Ein knappes Jahr später war es dann an Greta Thunberg, den Erwachsenen die Leviten zu lesen: Mit einer flammende Rede auf der Weltklimakonferenz im polnischen Katowice sorgte die damals 15-Jährige für Schlagzeilen. Tenor ihrer dreiminütigen unerschrockenen Intervention: Ihr redet von der Zukunft euer Kinder, aber seid zu feige, wirksame Maßnahmen gegen Umweltzerstörung und Ungerechtigkeit zu ergreifen. Thunberg hatte aus Protest jeden Freitag die Schule geschwänzt und vor dem schwedischen Parlament demonstriert, damit ihr Land die Klimaziele von Paris umsetzt. Ihre Initiative fand Tausende NachahmerInnen, meist Kinder. In Luxemburg gab es kaum vergleichbare Proteste, aber das Umweltthema beschäftigt Kinder und Jugendliche hier ebenso. Laut nationalem Jugendbericht der Uni Luxemburg engagieren sich luxemburgische Jugendliche in den Bereichen Kultur, Sport und Umweltschutz.

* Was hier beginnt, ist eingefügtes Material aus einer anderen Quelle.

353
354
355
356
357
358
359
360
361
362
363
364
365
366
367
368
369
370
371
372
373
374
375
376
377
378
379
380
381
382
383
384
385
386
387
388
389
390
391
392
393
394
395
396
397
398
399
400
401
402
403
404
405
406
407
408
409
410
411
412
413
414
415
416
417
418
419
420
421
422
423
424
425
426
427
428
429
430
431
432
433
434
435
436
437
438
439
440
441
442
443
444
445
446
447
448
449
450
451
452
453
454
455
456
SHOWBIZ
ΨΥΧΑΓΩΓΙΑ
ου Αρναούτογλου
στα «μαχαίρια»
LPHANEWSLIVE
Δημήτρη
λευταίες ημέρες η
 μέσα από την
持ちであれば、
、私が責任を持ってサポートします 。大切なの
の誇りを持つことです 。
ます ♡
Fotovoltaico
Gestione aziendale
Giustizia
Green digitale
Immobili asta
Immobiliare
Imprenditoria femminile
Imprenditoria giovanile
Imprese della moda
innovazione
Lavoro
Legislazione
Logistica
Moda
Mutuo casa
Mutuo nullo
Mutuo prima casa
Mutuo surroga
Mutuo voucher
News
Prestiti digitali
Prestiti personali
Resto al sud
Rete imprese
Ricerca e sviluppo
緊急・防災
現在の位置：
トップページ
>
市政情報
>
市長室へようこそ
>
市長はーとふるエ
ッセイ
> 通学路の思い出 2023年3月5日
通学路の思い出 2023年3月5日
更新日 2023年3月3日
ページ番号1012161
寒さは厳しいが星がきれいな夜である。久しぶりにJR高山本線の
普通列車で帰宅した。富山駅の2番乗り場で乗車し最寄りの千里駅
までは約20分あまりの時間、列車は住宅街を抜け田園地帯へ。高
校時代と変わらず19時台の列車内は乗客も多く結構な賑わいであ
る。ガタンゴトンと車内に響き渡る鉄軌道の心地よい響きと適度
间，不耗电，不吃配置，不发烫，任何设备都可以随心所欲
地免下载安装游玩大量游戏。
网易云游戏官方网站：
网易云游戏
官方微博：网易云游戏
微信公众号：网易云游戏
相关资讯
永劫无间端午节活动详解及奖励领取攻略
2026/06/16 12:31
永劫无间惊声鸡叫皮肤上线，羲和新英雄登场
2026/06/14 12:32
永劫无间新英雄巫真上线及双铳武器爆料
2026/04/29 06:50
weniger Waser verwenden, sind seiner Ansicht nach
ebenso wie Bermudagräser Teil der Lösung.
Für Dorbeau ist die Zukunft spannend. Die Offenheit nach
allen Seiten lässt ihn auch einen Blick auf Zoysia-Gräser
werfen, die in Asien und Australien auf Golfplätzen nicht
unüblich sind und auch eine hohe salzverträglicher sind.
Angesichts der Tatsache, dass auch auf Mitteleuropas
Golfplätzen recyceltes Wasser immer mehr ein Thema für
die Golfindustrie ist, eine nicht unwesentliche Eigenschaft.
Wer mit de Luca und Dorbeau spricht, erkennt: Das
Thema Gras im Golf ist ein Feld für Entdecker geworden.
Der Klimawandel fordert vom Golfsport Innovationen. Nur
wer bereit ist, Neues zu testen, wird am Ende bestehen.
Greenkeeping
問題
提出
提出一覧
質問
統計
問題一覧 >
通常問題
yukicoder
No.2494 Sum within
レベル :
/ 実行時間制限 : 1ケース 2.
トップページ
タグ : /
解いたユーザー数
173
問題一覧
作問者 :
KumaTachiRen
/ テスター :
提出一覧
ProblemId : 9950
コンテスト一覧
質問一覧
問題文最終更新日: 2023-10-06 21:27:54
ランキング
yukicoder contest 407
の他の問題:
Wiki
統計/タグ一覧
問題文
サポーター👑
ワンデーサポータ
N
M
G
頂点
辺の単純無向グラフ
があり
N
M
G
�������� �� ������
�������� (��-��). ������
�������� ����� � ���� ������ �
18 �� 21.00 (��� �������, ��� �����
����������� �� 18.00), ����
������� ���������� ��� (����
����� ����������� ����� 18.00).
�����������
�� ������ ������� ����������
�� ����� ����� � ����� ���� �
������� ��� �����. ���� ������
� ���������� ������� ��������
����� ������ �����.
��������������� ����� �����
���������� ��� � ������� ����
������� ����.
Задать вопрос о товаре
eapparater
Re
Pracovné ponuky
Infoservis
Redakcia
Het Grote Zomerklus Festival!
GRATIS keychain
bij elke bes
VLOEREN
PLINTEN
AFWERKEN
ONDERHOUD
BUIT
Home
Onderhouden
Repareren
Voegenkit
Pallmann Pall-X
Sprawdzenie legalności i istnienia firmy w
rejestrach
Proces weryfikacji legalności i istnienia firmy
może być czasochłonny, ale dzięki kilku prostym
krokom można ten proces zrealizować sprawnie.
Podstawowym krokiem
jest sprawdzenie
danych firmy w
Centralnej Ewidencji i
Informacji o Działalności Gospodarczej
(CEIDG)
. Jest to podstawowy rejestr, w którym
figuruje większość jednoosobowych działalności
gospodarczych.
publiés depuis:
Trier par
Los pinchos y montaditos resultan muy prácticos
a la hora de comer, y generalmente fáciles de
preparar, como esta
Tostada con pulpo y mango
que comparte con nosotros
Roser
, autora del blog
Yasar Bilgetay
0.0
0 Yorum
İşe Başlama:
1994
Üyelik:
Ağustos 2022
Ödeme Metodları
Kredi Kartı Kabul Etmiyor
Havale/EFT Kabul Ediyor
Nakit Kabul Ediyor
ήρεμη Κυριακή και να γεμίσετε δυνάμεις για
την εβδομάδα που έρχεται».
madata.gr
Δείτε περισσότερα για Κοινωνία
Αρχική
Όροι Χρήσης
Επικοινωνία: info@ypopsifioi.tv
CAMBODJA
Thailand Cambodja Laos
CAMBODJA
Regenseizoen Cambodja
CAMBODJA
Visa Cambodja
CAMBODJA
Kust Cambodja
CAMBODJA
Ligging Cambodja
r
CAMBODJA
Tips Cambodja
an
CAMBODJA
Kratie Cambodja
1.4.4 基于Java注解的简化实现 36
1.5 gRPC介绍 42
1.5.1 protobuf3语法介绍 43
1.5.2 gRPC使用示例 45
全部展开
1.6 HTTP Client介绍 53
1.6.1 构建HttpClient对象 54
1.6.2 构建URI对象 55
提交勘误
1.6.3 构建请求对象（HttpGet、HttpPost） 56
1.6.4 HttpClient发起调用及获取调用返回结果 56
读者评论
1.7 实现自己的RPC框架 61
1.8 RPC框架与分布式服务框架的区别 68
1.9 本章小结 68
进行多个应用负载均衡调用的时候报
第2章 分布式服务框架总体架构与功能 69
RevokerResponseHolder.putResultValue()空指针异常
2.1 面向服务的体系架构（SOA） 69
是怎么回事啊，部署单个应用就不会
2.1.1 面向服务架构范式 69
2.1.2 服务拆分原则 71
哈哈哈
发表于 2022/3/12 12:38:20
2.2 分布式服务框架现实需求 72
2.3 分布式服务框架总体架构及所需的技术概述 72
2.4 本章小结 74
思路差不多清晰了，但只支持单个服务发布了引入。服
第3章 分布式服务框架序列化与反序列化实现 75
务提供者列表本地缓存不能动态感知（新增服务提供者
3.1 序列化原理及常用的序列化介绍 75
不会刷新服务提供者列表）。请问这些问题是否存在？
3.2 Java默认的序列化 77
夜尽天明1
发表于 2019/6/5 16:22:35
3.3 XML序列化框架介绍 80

Vor diesem Hintergrund hat die DP-LSAP-Grüne-Koalition erneut bekräftigt, Nachhaltigkeit in den Mittelpunkt ihrer Politik zu stellen. So steht es im Regierungsvertrag. Erneut, denn das war schon 2013 der Fall. Nachhaltige Entwicklung soll, so präzisiert das Kapitel zu Bildung, Kindheit und Jugend, fächerübergreifend sowohl im Kindergarten als auch in der Schule thematisiert werden und sich durch alle Ausbildungen und Weiterbildungen ziehen. Lehrpläne sollen „Jugendliche – und Erwachsene – über die Komplexität unserer Gesellschaft aufklären, sie anhalten, ihr Verhalten zu ändern, um sie auf eine nachhaltige Zukunft vorzubereiten und damit sie als verantwortliche Bürger für künftige Generationen handeln.“ (Dass es Erwachsene waren und sind, die Raubbau auf der Erde – und künftig im Weltall – betreiben, steht dort nicht.)

Das klingt gut, nur was meint nachhaltig eigentlich und wie nachhaltig sind ihrerseits Ansätze und Projekte in dem Bereich? Nachhaltigkeit befindet sich auf der Tagesordnung von Ministerium und Schulen, seitdem die Unesco 2005 bis 2014 zum Jahrzehnt für nachhaltige Bildung ausgerufen hatte. Nachhaltige Entwicklung meint ihr zufolge, Menschenwürde und Chancengerechtigkeit für alle in einer intakten Umwelt zu verwirklichen. Eine Charta des 2008 ins Leben gerufenen interministeriellen Komitees griff die Idee für Luxemburg 2009 auf; sie wurde im Herbst 2012 von 44 staatlichen und nicht-staatlichen Organisationen unterschrieben. Im selben Jahr ging die Plattform www.bne.lu online. Ein Leitfaden für nachhaltiges Lernen formulierte eine Strategie zur Umsetzung. 2016 veröffentlichte der Nachhaltigkeitsrat Szenarien für Bildung im Jahr 2030, „die für die Luxemburger Situation am plausibelsten und relevantesten für das Überdenken der Zukunft des Luxemburger Schulsystems im Hinblick auf die Herausforderungen der Nachhaltigkeit sind“. Doch der darin in Aussicht gestellte Rahmenlehrplan zur Nachhaltigkeit kam nie. Der Elan ließ nach.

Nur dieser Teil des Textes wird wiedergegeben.